▶ _EXCERPTED PASSAGE_
Using the Reconciliation Service

The recommended way to use the Reconciliation Service is with OpenRefine. This tool, previously called Google Refine, can query a Web Service — a website that returns information in a form the computer can interpret — and record the results, whether that’s an exact match, a close match, a list of possible matches, or no match at all.

Software overview and installation

Watch the three introductory videos — these instructions assume some familiarity with Open Refine. There’s also written documentation.

Users at Kew: OpenRefine has been installed on the network. Go to X:\apps\OpenRefine\ and double-click refine.bat. When you have finished, press Control C in the black window that pops up to close the program properly.

Users elsewhere: Open Refine needs Java to run. If your computer supports it choose 64-bit Java — this allows working on larger datasets that consume more memory. A version of OpenRefine including the Kew extension is available via GitHub (recommended). Alternatively, download Open Refine from the download page. Choose the development version, currently 2.6-beta1. This does not include the Kew extension, so the functionality to extend data using The Plant List will not be available.

Data preparation

The services are easiest to use if the whole name (or value to be reconciled) is in a single column, like Quercus alba L. or Quercus alba f. latiloba Sarg.. Better results can sometimes be obtained with a column for each necessary part (e.g. generic epithet, species epithet, publication title etc). You can use Open Refine to do this — see the videos — or any other program.

Optionally, use facets to limit which names you wish to match — for example, to select particular ranks to match. If you have a lot of names (over 1000) you could star 10 or so names and facet on them, for a trial run.

Find the configuration you want to use from the list here. Note the two endpoints: the Open Refine reconciliation service, and the JSON web service. These instructions will assume you have a list of plant names and wish to reconcile them against the IPNI Name reconciliation service.

Querying the Reconciliation Service

  1. If you have whole entities (e.g. full scientific names) in a single column, choose that column
  2. Otherwise, choose a column unique to each record, like an identifier.
  3. Click the column heading, and choose ReconcileStart reconciling….
  4. If this is the first time you’ve reconciled against a particular service, you will need to click Add Standard Service. Enter the URL from the Reconciliation Service website, for example http://data1.kew.org/reconciliation/reconcile/IpniName;jsessionid=383876AF11126C963E10CF4CAFCF8E88.kppapp01, and click OK.
  5. Select the service from the list on the left. After a moment, the dialog is filled in with options.
  6. If you have columns for genus, species etc fill in the text boxes for Also use relevant details from other columns. The values to fill in come from those listed on the website describing the service (in this case, epithet_1, epithet_2 etc).
  7. Click Start Reconciling
  8. Results appear after a while. Where there’s a single possibility it will have been automatically selected. Otherwise, you can select the match using the tick boxes.

▶ _YOUR OBJECTIVE_
Reproduce word for word the part of the reconciliation service guide that begins at the words "1. If you have" and stops after "choose ReconcileStart reconciling….". The lines after this point are not needed.

▶ _ENTRIES PROVIDED_
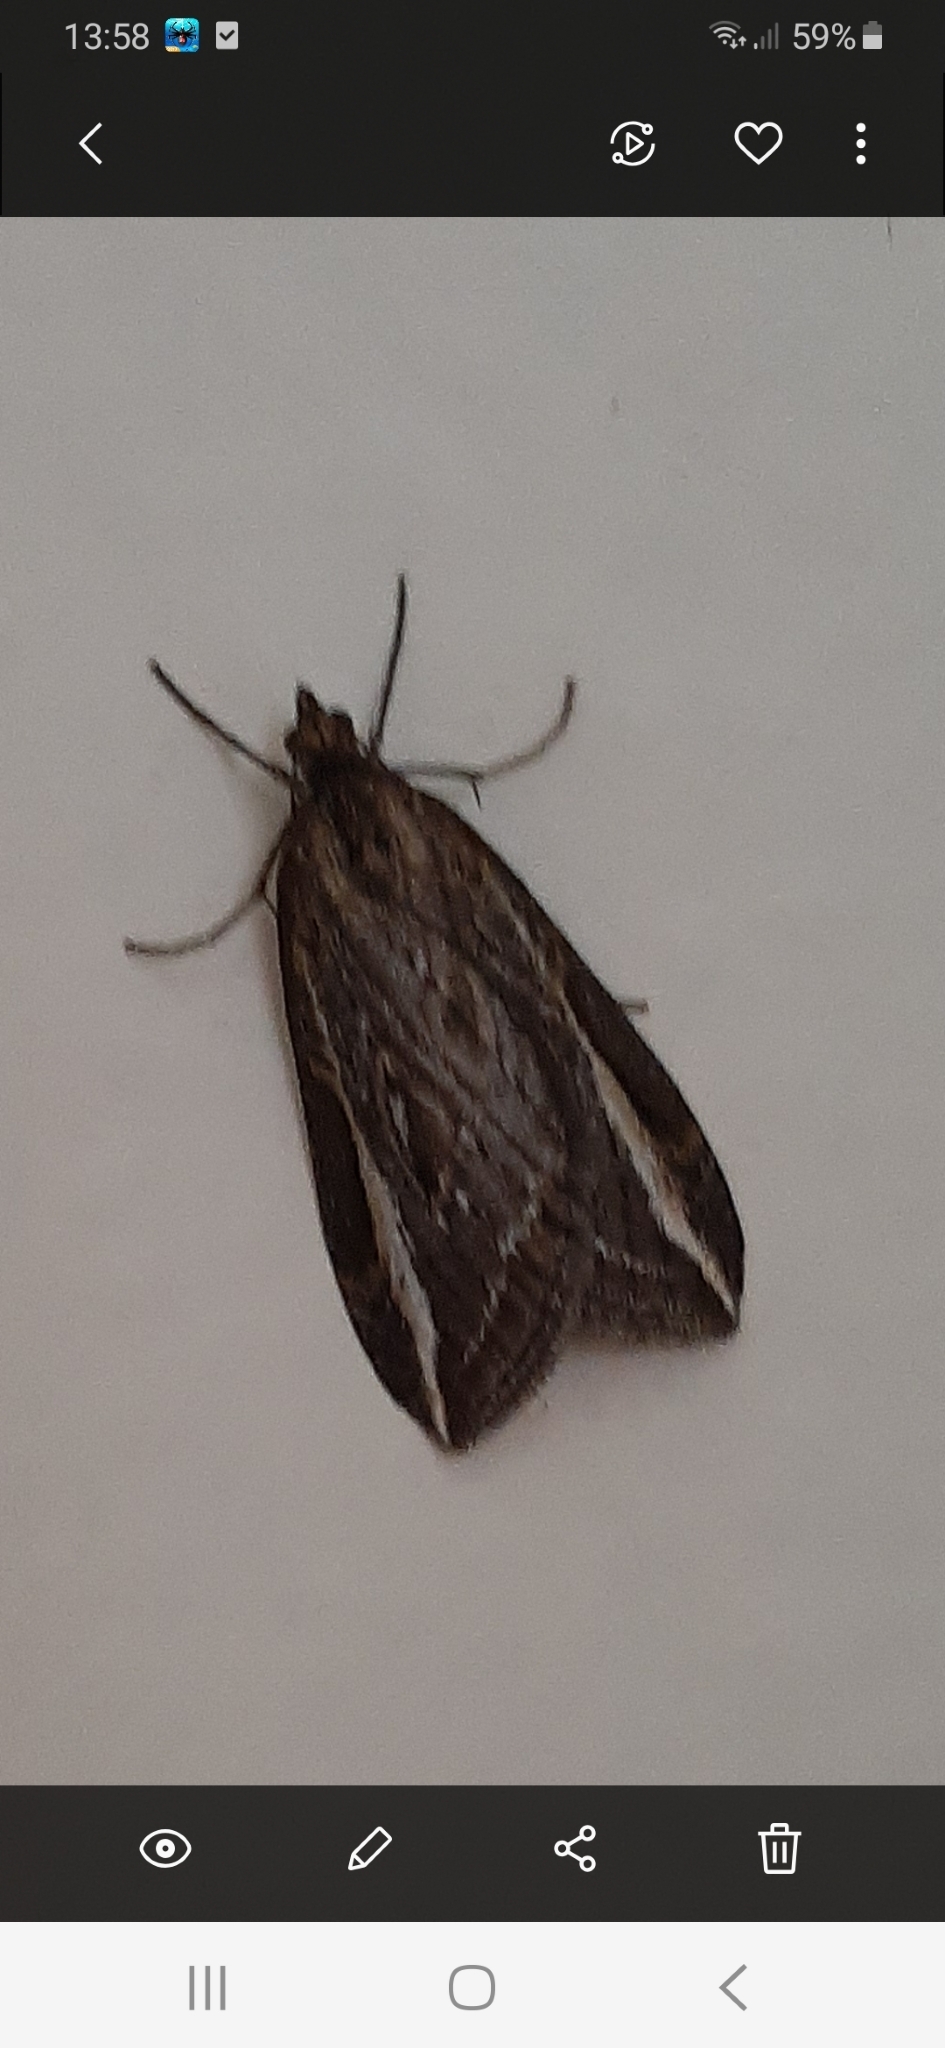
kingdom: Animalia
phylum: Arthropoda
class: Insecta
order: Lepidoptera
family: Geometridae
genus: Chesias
==
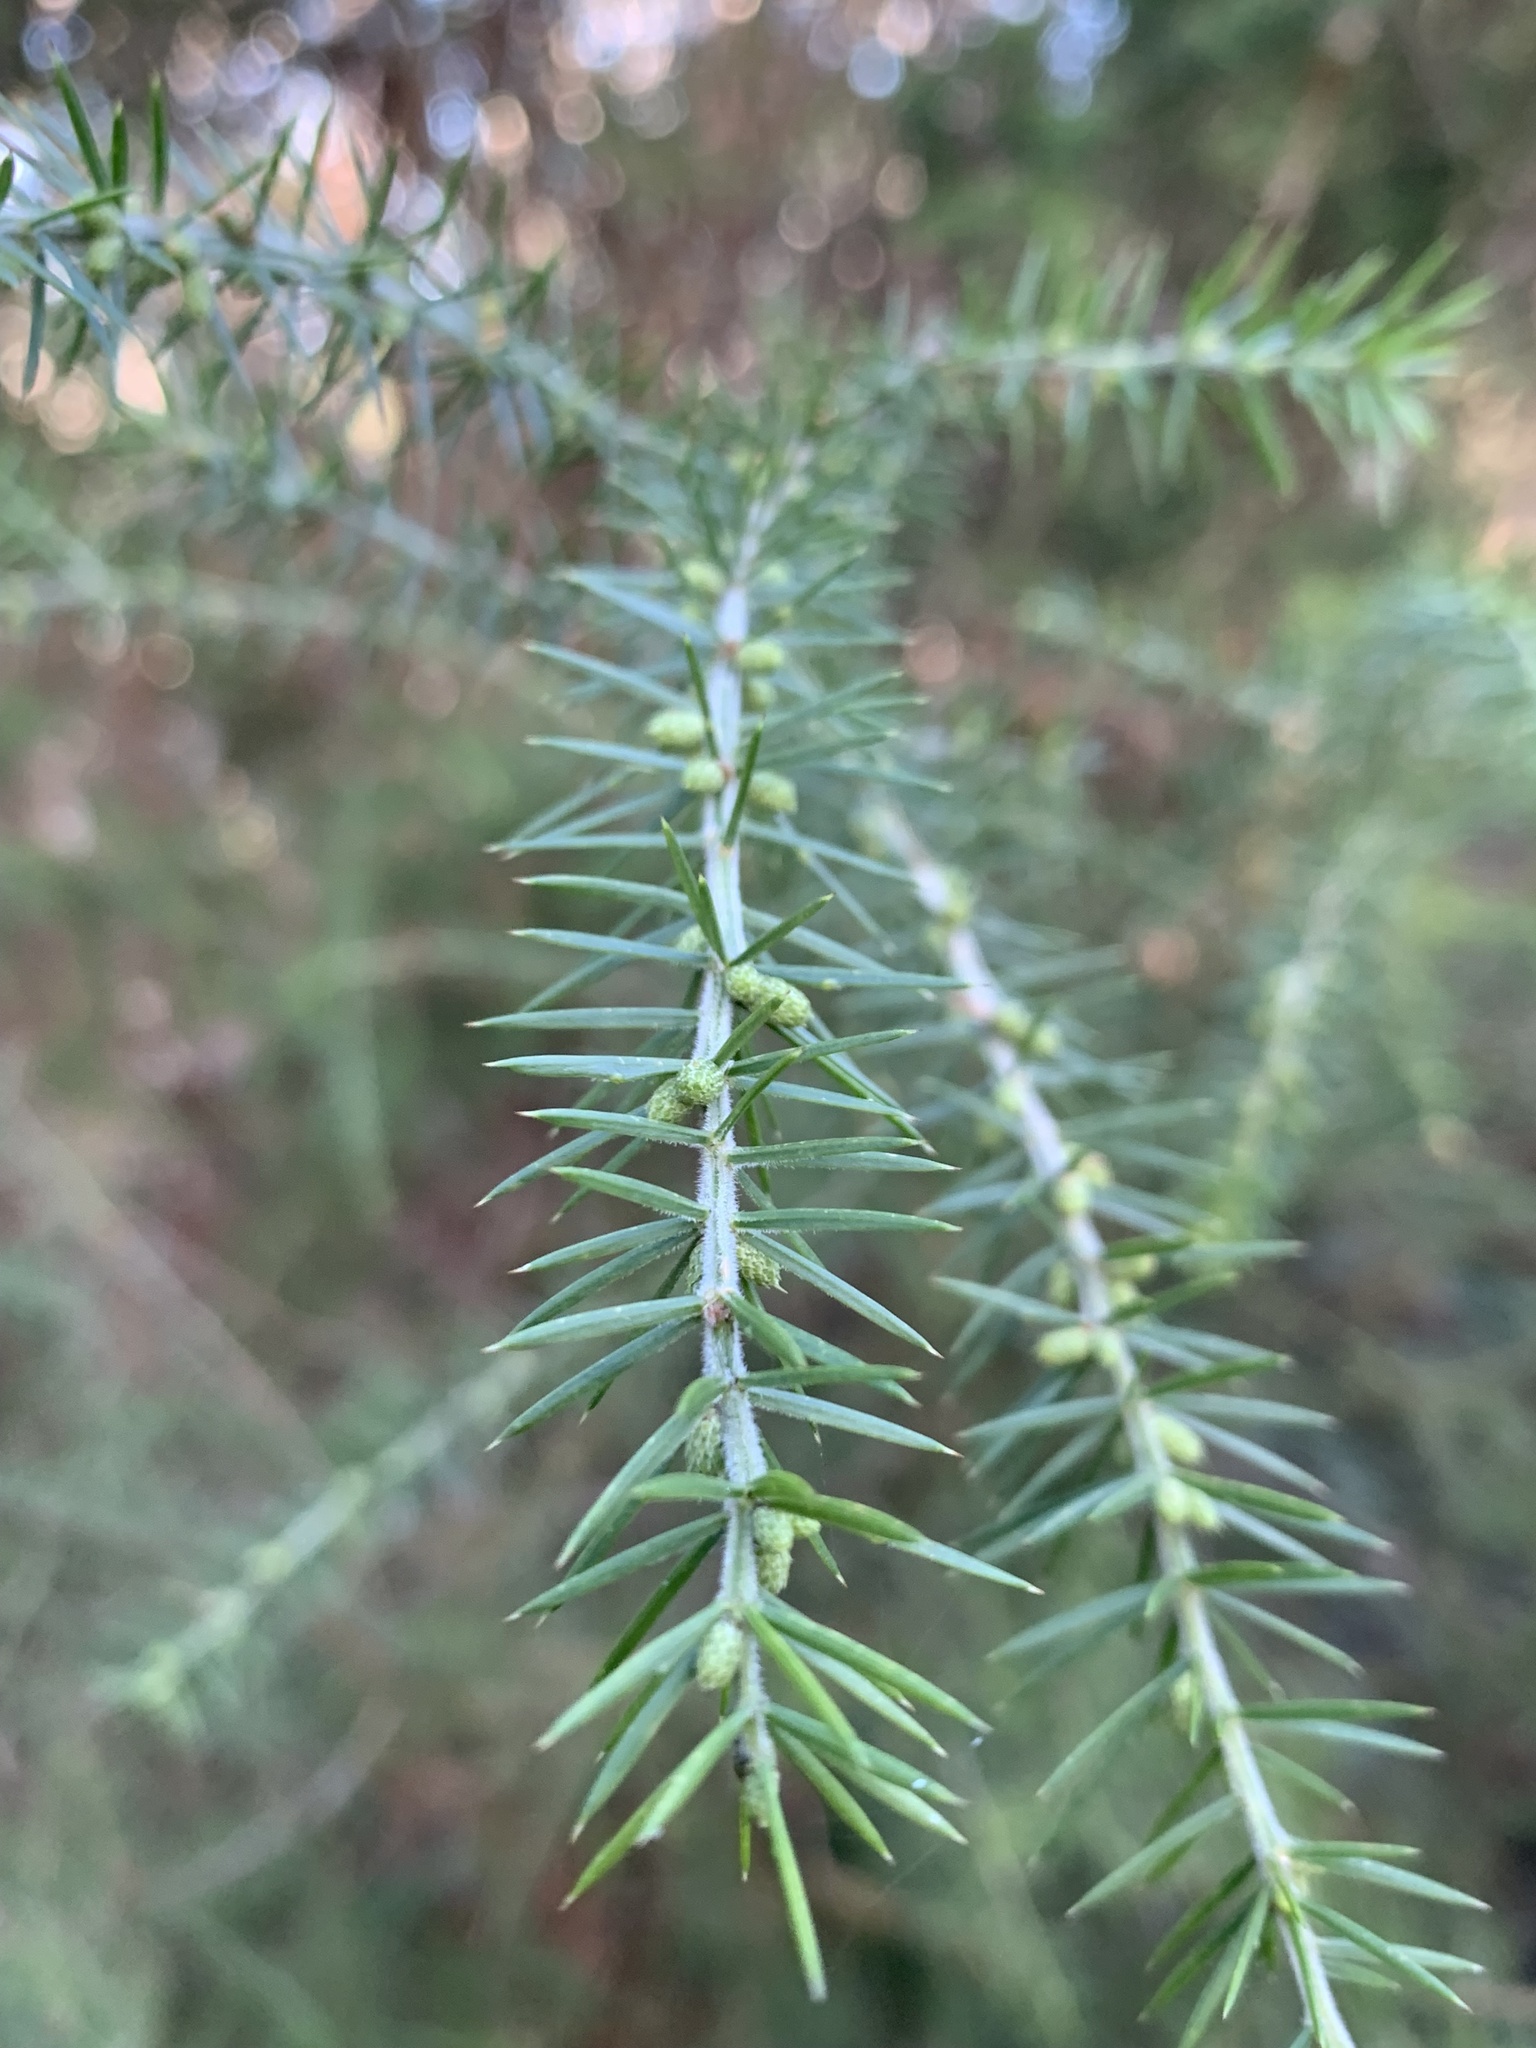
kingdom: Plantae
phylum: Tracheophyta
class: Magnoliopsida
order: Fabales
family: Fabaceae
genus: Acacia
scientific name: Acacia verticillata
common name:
---
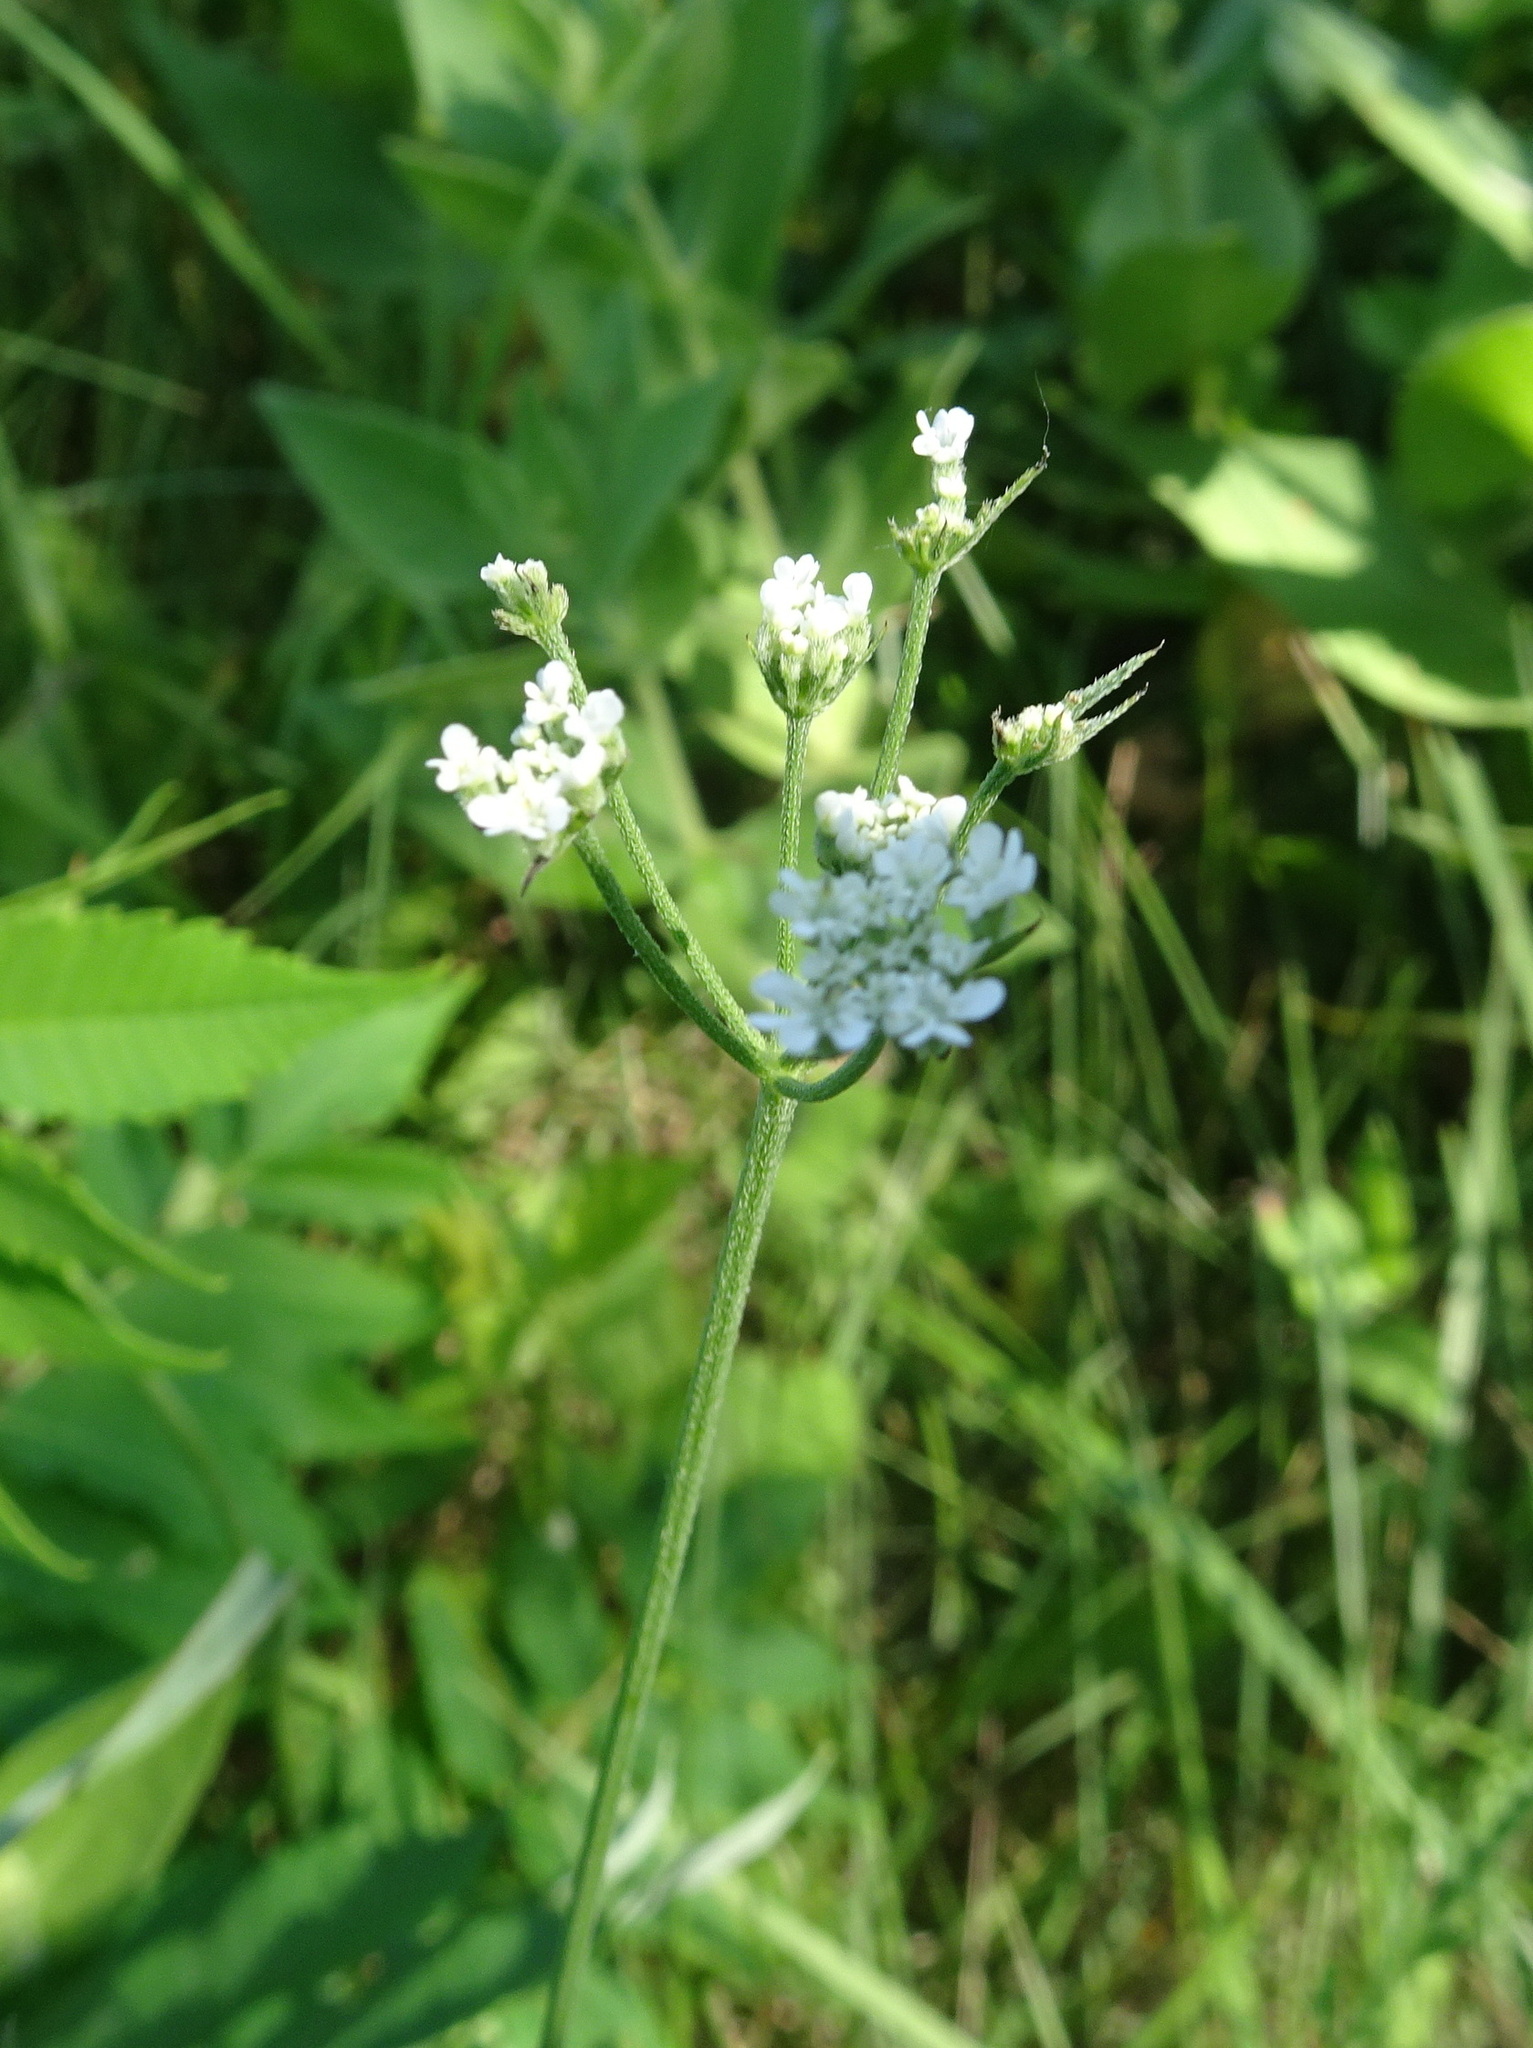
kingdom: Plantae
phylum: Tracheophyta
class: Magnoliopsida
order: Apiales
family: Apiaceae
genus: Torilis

▶ _TASK OUTPUT_
1. If you have whole entities (e.g. full scientific names) in a single column, choose that column
  2. Otherwise, choose a column unique to each record, like an identifier.
  3. Click the column heading, and choose ReconcileStart reconciling….